The Rangers were started by a promoter named Tex Rickard. Newspapers began calling the new team "Tex's Rangers", a play on the famous police force known as the Texas Rangers. The team picked up on the nickname, and have been called "Rangers" ever since.
The Rangers were successful in their early years, winning the Stanley Cup in 1928, 1933, and 1940. Bill Cook won the Art Ross Trophy as scoring leader in 1927 and 1933, and Bryan Hextall won it in 1942. "Babe" Pratt was a star defenceman around this time.
The Rangers did very poorly in the mid-1940s, but improved by 1950, when they lost the Stanley Cup final in overtime of the deciding game seven to the Detroit Red Wings. Buddy O'Connor won the Hart Trophy as most valuable player in 1948, goaltender Chuck Rayner won it in 1950, and Andy Bathgate won it in 1959.

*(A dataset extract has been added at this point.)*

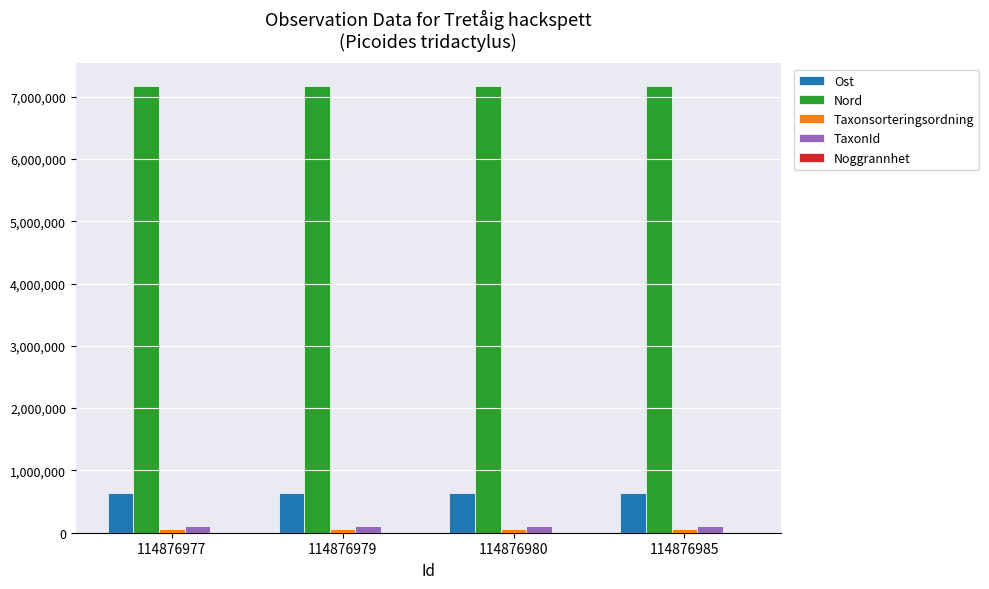

Which series has the largest total across all categories?

Nord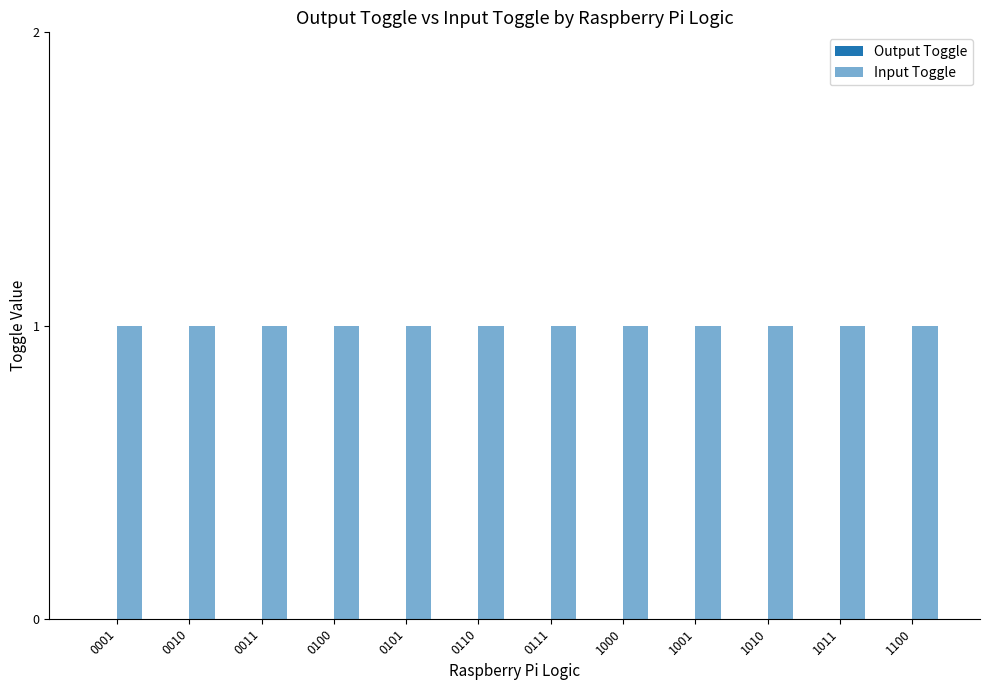

What is the difference between the highest and lowest values at 0100?

1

The team did not make the finals again until 1972, when they lost to the Boston Bruins. They were led by players such as Jean Ratelle, Brad Park, Ed Giacomin, and Rod Gilbert. The Rangers made the finals again in 1979, losing to the Montreal Canadians.
There was another team in New York, the Americans. The Americans felt that the Rangers were favoured by Madison Square Garden, and that their team folded in 1942 because of the Rangers. The Americans' coach and general manager, Red Dutton, claimed the Rangers would never win another Stanley Cup as long as he lived. This became known as Dutton's curse.
Red Dutton died in 1987, and his curse came true. Finally, the Rangers improved, winning the President's Cup as regular-season champions in 1992 and 1994. Mark Messier won the Hart Trophy in 1992, and Brian Leetch won two Norris Trophies as best defence. They led the Rangers to the Stanley Cup in 1994, after 54 years of not winning.
Recently, the Rangers have been a poor team, missing the playoffs many years in a row. However, in 2005-06, the team has improved again, much due to the play of star Jaromír Jágr and rookie (first year) goalie Henrik Lundqvist.